* Data shown:
════════════════

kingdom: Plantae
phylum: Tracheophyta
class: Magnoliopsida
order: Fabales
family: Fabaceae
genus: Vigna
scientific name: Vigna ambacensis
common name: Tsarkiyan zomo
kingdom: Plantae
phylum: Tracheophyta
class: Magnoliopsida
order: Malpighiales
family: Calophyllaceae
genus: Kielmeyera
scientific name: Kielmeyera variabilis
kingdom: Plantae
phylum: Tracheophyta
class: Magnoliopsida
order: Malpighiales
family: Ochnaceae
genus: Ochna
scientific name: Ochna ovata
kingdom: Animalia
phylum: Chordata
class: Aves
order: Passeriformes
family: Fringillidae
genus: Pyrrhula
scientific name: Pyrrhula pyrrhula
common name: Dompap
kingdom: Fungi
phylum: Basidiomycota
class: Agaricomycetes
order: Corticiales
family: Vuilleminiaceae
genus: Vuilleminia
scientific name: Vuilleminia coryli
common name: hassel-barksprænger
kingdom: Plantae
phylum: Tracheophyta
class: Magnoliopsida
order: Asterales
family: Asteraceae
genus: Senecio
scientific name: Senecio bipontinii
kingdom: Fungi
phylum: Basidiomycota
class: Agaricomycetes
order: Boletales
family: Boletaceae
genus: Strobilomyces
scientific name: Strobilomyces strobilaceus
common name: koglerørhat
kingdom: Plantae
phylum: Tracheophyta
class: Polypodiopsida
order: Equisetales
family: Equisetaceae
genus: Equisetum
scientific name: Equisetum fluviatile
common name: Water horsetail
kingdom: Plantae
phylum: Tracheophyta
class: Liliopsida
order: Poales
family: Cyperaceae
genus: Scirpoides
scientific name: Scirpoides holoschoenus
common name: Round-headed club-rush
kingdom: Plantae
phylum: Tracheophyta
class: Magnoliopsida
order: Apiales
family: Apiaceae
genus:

════════════════

* Requirement: Could you reproduce every line of the listing above, word for word and in the same order?

* Task answer:
kingdom: Plantae
phylum: Tracheophyta
class: Magnoliopsida
order: Fabales
family: Fabaceae
genus: Vigna
scientific name: Vigna ambacensis
common name: Tsarkiyan zomo
kingdom: Plantae
phylum: Tracheophyta
class: Magnoliopsida
order: Malpighiales
family: Calophyllaceae
genus: Kielmeyera
scientific name: Kielmeyera variabilis
kingdom: Plantae
phylum: Tracheophyta
class: Magnoliopsida
order: Malpighiales
family: Ochnaceae
genus: Ochna
scientific name: Ochna ovata
kingdom: Animalia
phylum: Chordata
class: Aves
order: Passeriformes
family: Fringillidae
genus: Pyrrhula
scientific name: Pyrrhula pyrrhula
common name: Dompap
kingdom: Fungi
phylum: Basidiomycota
class: Agaricomycetes
order: Corticiales
family: Vuilleminiaceae
genus: Vuilleminia
scientific name: Vuilleminia coryli
common name: hassel-barksprænger
kingdom: Plantae
phylum: Tracheophyta
class: Magnoliopsida
order: Asterales
family: Asteraceae
genus: Senecio
scientific name: Senecio bipontinii
kingdom: Fungi
phylum: Basidiomycota
class: Agaricomycetes
order: Boletales
family: Boletaceae
genus: Strobilomyces
scientific name: Strobilomyces strobilaceus
common name: koglerørhat
kingdom: Plantae
phylum: Tracheophyta
class: Polypodiopsida
order: Equisetales
family: Equisetaceae
genus: Equisetum
scientific name: Equisetum fluviatile
common name: Water horsetail
kingdom: Plantae
phylum: Tracheophyta
class: Liliopsida
order: Poales
family: Cyperaceae
genus: Scirpoides
scientific name: Scirpoides holoschoenus
common name: Round-headed club-rush
kingdom: Plantae
phylum: Tracheophyta
class: Magnoliopsida
order: Apiales
family: Apiaceae
genus:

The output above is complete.